At Arden, we know that love can conquer all. First, though, love must be taught. Love is a language the child will learn to speak fluently. For the child who was loved badly or not at all, there has to be a process of unlearning as well. At Arden, your child will find firm and gentle shepherds to lead her through this challenging but rewarding journey.
It’s the universal question for the caregiver at her wits’ end: What is going through this kid’s head? But it’s important to understand that the unattached child does have a rational belief system, taught to her through abuse and neglect. Her belief system has two main tenets: that she is not loved, and that she cannot trust others to provide for her needs. A loving, authoritative caregiver is a mortal threat to both of these beliefs. That is why she attempts to defy and disrupt the caregiver’s efforts wherever possible. At Arden, we break down this defensive belief system, brick by brick, through evidence-based therapeutic interventions.

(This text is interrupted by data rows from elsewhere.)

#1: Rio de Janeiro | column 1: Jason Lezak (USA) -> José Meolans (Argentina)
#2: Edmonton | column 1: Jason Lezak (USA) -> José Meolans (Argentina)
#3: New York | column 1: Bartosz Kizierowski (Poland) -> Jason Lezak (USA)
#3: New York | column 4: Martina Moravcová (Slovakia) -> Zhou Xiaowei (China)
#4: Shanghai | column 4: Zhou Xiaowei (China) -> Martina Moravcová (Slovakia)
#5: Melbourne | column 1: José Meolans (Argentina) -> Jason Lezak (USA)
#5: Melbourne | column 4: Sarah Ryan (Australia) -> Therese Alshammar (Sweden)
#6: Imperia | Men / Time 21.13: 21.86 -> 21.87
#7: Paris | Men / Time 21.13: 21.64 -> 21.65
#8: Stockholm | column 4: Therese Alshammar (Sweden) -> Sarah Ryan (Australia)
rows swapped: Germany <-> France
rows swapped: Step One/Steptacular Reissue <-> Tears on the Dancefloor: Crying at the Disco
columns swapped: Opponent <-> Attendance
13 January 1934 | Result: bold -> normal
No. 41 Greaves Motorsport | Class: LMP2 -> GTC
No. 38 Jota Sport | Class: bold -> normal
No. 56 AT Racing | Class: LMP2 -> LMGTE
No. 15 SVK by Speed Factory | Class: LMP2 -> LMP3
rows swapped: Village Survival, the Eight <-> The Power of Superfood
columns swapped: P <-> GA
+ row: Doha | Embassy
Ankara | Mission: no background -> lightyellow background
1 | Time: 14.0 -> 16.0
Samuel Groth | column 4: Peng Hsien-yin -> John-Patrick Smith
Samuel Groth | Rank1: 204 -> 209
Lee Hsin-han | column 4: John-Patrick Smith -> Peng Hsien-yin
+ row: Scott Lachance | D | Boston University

The unattached child was denied the opportunity to grow, explore, and become who she was meant to be. She feels a rational rage at this injustice, and that rage is complicated by the grief she feels for the lost birth mother. In short, she has been imprisoned by neglect, abuse, and unprocessed grief. The teams of caregivers at Arden can help her reclaim that freedom for herself through our special two-week therapeutic intensive. During this rigorous program, the unattached child is reborn into a world where once again she has no power, no autonomy, no control—but this time she is completely safe, in the arms of a caregiver who is teaching her unconditional love. At Arden, your child gets a second chance at her childhood—and so do you.